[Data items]
-=-=-
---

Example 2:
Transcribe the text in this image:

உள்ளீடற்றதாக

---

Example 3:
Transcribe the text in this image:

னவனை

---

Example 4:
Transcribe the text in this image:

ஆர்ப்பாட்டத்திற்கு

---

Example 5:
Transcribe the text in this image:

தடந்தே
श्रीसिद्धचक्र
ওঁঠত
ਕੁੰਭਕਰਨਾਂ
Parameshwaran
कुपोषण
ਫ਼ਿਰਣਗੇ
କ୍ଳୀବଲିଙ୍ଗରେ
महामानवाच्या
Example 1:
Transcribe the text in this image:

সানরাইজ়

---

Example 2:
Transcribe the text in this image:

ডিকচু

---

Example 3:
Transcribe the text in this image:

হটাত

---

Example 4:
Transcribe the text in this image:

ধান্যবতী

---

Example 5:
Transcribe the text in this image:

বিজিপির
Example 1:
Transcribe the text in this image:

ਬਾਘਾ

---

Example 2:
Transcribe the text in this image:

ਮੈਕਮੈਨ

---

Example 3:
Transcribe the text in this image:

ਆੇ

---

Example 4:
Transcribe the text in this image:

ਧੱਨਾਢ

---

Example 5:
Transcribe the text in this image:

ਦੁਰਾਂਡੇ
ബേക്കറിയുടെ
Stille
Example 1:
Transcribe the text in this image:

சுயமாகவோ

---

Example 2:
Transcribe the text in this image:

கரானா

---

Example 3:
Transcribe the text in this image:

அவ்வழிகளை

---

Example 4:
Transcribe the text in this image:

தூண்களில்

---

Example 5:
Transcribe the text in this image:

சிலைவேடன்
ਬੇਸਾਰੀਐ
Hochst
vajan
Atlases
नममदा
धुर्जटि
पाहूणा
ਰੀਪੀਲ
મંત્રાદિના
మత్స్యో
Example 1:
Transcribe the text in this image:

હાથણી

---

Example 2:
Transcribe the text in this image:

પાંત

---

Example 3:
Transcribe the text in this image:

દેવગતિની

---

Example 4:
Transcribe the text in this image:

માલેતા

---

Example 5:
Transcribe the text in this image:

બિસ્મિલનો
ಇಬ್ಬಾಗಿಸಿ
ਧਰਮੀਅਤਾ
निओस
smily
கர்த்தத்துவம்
-=-=-
■ **WORK INSTRUCTIONS**
Every line above is to be transcribed exactly, with nothing missed.

■ **ANSWER BOX**
---

Example 2:
Transcribe the text in this image:

உள்ளீடற்றதாக

---

Example 3:
Transcribe the text in this image:

னவனை

---

Example 4:
Transcribe the text in this image:

ஆர்ப்பாட்டத்திற்கு

---

Example 5:
Transcribe the text in this image:

தடந்தே
श्रीसिद्धचक्र
ওঁঠত
ਕੁੰਭਕਰਨਾਂ
Parameshwaran
कुपोषण
ਫ਼ਿਰਣਗੇ
କ୍ଳୀବଲିଙ୍ଗରେ
महामानवाच्या
Example 1:
Transcribe the text in this image:

সানরাইজ়

---

Example 2:
Transcribe the text in this image:

ডিকচু

---

Example 3:
Transcribe the text in this image:

হটাত

---

Example 4:
Transcribe the text in this image:

ধান্যবতী

---

Example 5:
Transcribe the text in this image:

বিজিপির
Example 1:
Transcribe the text in this image:

ਬਾਘਾ

---

Example 2:
Transcribe the text in this image:

ਮੈਕਮੈਨ

---

Example 3:
Transcribe the text in this image:

ਆੇ

---

Example 4:
Transcribe the text in this image:

ਧੱਨਾਢ

---

Example 5:
Transcribe the text in this image:

ਦੁਰਾਂਡੇ
ബേക്കറിയുടെ
Stille
Example 1:
Transcribe the text in this image:

சுயமாகவோ

---

Example 2:
Transcribe the text in this image:

கரானா

---

Example 3:
Transcribe the text in this image:

அவ்வழிகளை

---

Example 4:
Transcribe the text in this image:

தூண்களில்

---

Example 5:
Transcribe the text in this image:

சிலைவேடன்
ਬੇਸਾਰੀਐ
Hochst
vajan
Atlases
नममदा
धुर्जटि
पाहूणा
ਰੀਪੀਲ
મંત્રાદિના
మత్స్యో
Example 1:
Transcribe the text in this image:

હાથણી

---

Example 2:
Transcribe the text in this image:

પાંત

---

Example 3:
Transcribe the text in this image:

દેવગતિની

---

Example 4:
Transcribe the text in this image:

માલેતા

---

Example 5:
Transcribe the text in this image:

બિસ્મિલનો
ಇಬ್ಬಾಗಿಸಿ
ਧਰਮੀਅਤਾ
निओस
smily
கர்த்தத்துவம்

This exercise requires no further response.